Then Tesla will fail with a mass produced car.
Tesla would fail if they were trying to capture 10% of new-car sales in 2013. They're not. And they don't have the production capacity for it. The majority of Americans are not ready for an EV. An EV is not practical for most one-car households. An EV is not practical for people without a convenient way to plug it in.
But there is an enormous market of people with convenient electrical service for whom an EV as the second car in the household would be perfect. And as the fleet grows, more charging infrastructure will be built, and the market will grow. There is a real and significant niche for EVs today, and that is fueling sales of Leafs and Teslas and others.
Tesla's real challenge isn't lack of potential customers. It's competition from bigger, more well-known auto companies getting into the EV market.
For those that would like a 500 mile pack, it sounds like you're willing to pay a premium for convenience, independence, security. All emotional items more than anything else. That's not intended as derogatory, we all have different value systems and different levels of income to allocate to our values.
I'm really curious though, if you're willing to pay a big premium for those values (independence/security), then why are you looking at an EV today? There are some tremendously nice ICE cars when you're talking 100-130k (which is where a 500 mile pack would put you) that would be a better fit for the characteristics you value most...
The characteristic I value most is NOT BURNING GASOLINE. I'd never have bought a sports car in a million years, and I'd never have spent $117,000 on a car. I bought the Roadster because it's electric! And because I couldn't get a Leaf, and those were the only choices to upgrade from my 35-mph Zap Xebra that I'd been driving for 4 years, and which I bought because it was electric. And I'd have kept driving the Xebra, with all its inconveniences, if I had not been able to get the Roadster.

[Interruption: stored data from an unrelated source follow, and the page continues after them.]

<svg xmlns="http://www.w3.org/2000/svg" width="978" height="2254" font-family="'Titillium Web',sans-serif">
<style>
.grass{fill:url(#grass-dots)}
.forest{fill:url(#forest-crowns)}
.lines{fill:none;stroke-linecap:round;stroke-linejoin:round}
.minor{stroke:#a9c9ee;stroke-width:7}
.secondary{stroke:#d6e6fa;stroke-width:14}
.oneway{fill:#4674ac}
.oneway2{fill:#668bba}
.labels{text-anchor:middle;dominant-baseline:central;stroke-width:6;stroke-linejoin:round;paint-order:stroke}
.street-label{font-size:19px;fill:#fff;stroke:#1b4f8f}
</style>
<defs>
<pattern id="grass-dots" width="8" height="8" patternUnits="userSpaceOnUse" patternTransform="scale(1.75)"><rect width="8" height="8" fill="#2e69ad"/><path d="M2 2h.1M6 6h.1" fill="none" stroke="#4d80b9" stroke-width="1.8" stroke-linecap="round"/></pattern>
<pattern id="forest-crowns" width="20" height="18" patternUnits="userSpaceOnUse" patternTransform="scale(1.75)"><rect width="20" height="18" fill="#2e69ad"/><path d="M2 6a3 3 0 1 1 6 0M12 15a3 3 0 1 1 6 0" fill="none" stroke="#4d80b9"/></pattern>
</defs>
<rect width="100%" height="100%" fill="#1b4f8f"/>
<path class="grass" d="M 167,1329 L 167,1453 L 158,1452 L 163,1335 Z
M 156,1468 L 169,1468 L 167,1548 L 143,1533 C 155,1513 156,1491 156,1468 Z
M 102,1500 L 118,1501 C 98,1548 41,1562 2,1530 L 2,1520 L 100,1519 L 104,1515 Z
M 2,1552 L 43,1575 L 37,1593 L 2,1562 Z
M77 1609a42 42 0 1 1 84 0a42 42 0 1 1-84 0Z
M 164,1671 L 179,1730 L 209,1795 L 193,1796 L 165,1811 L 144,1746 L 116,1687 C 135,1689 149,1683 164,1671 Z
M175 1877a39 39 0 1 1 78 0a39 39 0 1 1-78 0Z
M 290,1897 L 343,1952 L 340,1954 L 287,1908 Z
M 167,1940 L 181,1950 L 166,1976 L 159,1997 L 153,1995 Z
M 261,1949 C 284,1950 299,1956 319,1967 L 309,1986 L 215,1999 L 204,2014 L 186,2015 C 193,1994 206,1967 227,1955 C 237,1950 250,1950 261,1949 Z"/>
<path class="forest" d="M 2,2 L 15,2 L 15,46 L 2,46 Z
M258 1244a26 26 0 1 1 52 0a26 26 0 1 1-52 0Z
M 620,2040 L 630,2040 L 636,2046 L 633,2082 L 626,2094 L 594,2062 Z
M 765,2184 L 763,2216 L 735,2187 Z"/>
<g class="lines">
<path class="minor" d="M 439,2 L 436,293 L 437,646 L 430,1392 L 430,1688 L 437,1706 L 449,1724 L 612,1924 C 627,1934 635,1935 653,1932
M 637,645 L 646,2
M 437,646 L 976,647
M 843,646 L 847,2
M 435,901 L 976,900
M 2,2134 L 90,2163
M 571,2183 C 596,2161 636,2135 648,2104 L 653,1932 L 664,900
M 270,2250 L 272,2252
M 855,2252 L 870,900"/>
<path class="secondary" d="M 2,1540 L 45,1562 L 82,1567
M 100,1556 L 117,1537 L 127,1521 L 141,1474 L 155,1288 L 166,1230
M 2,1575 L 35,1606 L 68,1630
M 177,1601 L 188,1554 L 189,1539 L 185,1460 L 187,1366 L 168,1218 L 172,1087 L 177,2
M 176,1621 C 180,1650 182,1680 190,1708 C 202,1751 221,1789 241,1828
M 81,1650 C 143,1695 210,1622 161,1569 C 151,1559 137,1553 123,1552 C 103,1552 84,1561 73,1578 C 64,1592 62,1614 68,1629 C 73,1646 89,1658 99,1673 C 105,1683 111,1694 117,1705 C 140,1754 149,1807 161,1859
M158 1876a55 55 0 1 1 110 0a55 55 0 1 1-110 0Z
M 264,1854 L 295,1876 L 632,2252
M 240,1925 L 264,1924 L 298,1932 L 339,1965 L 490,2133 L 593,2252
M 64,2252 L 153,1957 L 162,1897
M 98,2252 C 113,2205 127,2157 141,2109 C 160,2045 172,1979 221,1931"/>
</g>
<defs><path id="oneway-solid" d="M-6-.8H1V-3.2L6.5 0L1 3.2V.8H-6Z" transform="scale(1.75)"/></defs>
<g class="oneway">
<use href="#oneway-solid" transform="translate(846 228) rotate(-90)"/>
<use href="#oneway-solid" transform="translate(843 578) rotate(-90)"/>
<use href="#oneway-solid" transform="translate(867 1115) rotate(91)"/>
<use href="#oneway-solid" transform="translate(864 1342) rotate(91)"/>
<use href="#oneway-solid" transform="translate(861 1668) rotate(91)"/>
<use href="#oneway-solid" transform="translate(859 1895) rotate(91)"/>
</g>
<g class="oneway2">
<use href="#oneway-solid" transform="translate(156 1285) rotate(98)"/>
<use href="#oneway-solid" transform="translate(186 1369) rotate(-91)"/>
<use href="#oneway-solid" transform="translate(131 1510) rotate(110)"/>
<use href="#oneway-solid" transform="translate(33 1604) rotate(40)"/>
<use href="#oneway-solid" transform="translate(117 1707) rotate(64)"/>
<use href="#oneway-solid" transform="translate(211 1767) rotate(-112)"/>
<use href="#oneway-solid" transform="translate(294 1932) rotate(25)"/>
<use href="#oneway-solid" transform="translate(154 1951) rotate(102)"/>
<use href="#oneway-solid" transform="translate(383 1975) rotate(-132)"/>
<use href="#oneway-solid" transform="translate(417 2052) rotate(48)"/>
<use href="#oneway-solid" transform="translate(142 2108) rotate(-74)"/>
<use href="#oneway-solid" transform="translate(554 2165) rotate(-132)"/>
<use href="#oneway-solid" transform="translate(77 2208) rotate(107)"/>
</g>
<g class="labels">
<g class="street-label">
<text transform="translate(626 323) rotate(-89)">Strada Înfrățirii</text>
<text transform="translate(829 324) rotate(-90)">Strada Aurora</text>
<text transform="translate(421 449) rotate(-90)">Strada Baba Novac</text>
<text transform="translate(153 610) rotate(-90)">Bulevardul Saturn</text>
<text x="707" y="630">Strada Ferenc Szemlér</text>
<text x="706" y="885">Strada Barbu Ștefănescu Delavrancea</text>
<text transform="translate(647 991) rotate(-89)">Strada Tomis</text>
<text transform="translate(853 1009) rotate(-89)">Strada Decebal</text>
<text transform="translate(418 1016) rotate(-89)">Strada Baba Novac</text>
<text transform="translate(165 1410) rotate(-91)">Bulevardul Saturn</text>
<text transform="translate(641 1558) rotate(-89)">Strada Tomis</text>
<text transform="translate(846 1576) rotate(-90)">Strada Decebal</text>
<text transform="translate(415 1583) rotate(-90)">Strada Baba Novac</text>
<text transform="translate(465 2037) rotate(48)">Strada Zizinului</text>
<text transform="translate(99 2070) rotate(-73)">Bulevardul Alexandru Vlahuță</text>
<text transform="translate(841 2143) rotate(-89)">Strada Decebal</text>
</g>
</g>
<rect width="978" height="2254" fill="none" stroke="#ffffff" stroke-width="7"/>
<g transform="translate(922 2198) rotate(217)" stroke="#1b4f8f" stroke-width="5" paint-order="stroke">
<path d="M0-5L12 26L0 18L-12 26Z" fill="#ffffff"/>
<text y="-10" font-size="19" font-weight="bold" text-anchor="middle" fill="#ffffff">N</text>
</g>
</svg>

I love the Roadster because it's beautiful, powerful, and most of all quiet and does not use any gasoline.
Gasoline stinks, pollutes, accelerates global climate change, and funds terrorism. And gasoline engines are noisy, dirty, require messy oil changes, and they make the car vibrate, which contributes to motion sickness.
Luxury gasoline cars have NOTHING I want in a car. And gasoline sports cars are worse. The only car I've ever seen that was as beautiful as my Roadster was an antique Maybach Roadster. And IIRC that would have cost me twice what my Tesla cost. And it burns gas.
So that's why I don't buy a luxury gas car for the "independence," and why I dream of a 500-mile (or 1,000-mile, while I'm dreaming) electric car. When I do have to go farther than 245 miles, I take the Prius: The most efficient gas car, not by any means the most luxurious; and a LOT cheaper than those "tremendously nice" $100K ICE cars.